Mehr Kompetenzen für die Apotheke?

Grundsätzlich könnte auch die Apotheke künftig eine stärkere Rolle spielen, zum Beispiel durch neue pharmazeutische Dienstleistungen (pDL). „Wobei wir in der Vergangenheit auch schon verschiedene pharmazeutische Dienstleistungen hatten, und wir haben gemerkt, dass relativ wenig passiert“, kritisierte Hippler. In der Diskussion, die mehr aus der Ärzteschaft herausgeführt werde, könne man es natürlich sehr kritisch sehen, wenn ärztliche Leistungen nun aus dem Bereich der Praxen in die Apotheken verlagert werden. „Ich glaube, für gewisse Themen kann das funktionieren. Wir müssen hier aber wieder aufpassen, dass das nicht zu Doppelstrukturen führt.“

Auch hinsichtlich der Honorierungslogik müsse man umdenken. Im Fokus dürfe nicht die reine Menge an erbrachten Leistungen stehen, sondern die Qualität. „Wir brauchen Vergütungsmodelle nach dem Pay-for-Performance-Prinzip.“

Die elektronische Patientenakte (ePA) müsse weiterentwickelt werden, aktuell schöpfe sie ihr Potenzial noch nicht aus, wir brauchen eine Plattform, auf der auch der Versorgungspfad des Versicherten koordiniert werden kann.
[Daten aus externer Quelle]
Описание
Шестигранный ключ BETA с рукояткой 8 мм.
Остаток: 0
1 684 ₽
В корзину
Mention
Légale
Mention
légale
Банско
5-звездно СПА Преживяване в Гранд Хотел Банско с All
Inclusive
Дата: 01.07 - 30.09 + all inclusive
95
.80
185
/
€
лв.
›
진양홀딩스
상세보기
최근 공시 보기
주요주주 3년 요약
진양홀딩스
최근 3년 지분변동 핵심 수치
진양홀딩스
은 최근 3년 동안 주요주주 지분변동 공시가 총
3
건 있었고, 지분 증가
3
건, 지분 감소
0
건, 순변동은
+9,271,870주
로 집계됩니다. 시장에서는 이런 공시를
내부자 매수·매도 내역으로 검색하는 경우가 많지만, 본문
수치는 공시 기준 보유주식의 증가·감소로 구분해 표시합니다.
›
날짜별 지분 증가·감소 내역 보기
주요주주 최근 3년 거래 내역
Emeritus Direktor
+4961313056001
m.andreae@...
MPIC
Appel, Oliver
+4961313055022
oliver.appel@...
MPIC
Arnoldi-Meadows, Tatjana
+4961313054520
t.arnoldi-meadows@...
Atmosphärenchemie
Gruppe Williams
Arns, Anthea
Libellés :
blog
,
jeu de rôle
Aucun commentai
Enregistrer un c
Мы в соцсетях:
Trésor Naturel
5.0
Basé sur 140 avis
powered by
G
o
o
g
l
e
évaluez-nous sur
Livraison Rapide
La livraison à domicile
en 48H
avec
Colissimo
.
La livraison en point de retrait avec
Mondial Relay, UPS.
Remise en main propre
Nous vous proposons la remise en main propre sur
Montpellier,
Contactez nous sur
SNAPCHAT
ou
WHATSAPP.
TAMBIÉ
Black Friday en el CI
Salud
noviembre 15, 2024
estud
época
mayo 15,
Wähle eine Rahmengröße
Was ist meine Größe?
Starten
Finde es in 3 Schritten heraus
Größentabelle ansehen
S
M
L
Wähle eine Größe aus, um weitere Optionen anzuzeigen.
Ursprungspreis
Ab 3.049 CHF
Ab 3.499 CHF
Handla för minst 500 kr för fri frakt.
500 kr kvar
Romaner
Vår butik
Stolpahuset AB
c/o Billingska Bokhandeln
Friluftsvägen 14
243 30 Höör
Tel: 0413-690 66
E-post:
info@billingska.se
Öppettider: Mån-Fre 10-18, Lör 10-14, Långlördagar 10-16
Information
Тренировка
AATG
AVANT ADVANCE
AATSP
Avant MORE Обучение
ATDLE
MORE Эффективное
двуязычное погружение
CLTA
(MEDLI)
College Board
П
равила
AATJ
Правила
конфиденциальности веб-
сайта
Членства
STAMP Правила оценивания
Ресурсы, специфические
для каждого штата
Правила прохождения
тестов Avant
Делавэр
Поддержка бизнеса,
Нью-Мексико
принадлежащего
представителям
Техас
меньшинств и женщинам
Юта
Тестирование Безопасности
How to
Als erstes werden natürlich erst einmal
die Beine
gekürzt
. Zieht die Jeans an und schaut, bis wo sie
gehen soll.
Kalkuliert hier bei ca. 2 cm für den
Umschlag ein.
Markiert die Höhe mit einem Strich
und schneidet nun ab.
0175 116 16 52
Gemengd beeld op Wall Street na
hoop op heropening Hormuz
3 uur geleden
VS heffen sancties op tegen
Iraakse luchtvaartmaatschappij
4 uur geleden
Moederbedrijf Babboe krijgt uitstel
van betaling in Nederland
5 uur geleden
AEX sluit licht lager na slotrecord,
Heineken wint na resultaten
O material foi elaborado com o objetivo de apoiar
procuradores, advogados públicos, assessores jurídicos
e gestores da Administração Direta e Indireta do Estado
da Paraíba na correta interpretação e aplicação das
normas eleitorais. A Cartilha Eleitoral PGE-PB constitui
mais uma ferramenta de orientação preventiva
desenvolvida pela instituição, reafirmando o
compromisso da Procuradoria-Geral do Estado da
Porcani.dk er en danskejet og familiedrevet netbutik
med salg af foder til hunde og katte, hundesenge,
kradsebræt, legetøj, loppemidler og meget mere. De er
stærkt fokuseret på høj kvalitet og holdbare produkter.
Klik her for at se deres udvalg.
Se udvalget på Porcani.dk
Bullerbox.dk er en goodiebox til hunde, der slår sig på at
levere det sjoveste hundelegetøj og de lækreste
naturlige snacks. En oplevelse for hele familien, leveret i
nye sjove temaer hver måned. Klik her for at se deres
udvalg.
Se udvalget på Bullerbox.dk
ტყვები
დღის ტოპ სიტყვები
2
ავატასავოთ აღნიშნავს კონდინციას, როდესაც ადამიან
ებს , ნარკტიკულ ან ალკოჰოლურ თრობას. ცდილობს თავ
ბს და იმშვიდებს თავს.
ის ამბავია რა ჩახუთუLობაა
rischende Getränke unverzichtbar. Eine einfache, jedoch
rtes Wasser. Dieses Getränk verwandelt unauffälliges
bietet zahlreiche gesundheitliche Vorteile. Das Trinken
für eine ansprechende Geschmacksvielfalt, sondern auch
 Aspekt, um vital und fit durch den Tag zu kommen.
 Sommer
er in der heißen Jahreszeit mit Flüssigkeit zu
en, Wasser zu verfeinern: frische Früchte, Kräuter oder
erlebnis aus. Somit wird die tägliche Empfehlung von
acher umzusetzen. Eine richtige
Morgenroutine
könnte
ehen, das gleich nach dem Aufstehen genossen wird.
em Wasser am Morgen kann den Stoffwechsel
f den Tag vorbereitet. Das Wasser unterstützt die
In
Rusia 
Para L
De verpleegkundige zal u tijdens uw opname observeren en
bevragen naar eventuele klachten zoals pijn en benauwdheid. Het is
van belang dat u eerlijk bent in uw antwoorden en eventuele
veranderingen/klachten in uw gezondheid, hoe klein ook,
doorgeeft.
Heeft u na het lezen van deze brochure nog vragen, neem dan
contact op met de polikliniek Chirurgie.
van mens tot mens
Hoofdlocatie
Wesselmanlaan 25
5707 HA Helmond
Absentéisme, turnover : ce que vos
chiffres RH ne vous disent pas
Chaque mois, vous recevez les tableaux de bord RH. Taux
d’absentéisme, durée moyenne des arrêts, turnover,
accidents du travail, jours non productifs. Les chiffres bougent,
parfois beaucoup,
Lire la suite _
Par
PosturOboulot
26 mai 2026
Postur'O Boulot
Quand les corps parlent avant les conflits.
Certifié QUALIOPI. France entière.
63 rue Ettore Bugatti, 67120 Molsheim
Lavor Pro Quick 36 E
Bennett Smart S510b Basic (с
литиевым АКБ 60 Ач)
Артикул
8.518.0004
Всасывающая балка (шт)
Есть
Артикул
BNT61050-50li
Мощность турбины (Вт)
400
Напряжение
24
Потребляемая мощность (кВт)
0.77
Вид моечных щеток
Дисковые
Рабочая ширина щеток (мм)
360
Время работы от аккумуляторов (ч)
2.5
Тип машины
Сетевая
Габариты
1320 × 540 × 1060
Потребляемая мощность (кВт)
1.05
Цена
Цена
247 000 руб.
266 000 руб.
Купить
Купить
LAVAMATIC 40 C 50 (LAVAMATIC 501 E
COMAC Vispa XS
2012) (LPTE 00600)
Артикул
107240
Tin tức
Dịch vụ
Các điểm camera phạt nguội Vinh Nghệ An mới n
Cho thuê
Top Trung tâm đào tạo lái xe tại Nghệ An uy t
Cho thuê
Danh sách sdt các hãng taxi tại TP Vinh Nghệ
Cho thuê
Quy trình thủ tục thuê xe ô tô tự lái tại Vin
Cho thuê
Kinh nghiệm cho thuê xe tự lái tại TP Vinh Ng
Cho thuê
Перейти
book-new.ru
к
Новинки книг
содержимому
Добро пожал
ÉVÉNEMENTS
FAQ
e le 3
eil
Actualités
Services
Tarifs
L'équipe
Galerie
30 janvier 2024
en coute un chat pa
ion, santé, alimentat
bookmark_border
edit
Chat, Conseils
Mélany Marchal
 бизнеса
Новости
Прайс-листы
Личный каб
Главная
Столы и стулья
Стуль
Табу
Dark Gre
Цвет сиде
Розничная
Zudem sollten verfügbare Gesundheitsdaten besser genutzt werden dürfen, auch präventiv, zum Beispiel durch Hinweise auf Gesundheitsrisiken oder Vorsorgetermine.

Darüberhinaus müsse man stärker auf Prävention setzten. Heute würden gerade einmal 0,3 Prozent der Ausgaben der GKV in Prävention fließen, das könne man sich schon allein wegen des demografischen Wandels nicht leisten. „Unser Ziel muss sein, Gesundheit zu erhalten, anstatt Krankheit zu behandeln.“ Gesundheit dürfe als Health-in-all-Policies Ansatz nicht nur im BMG liegen.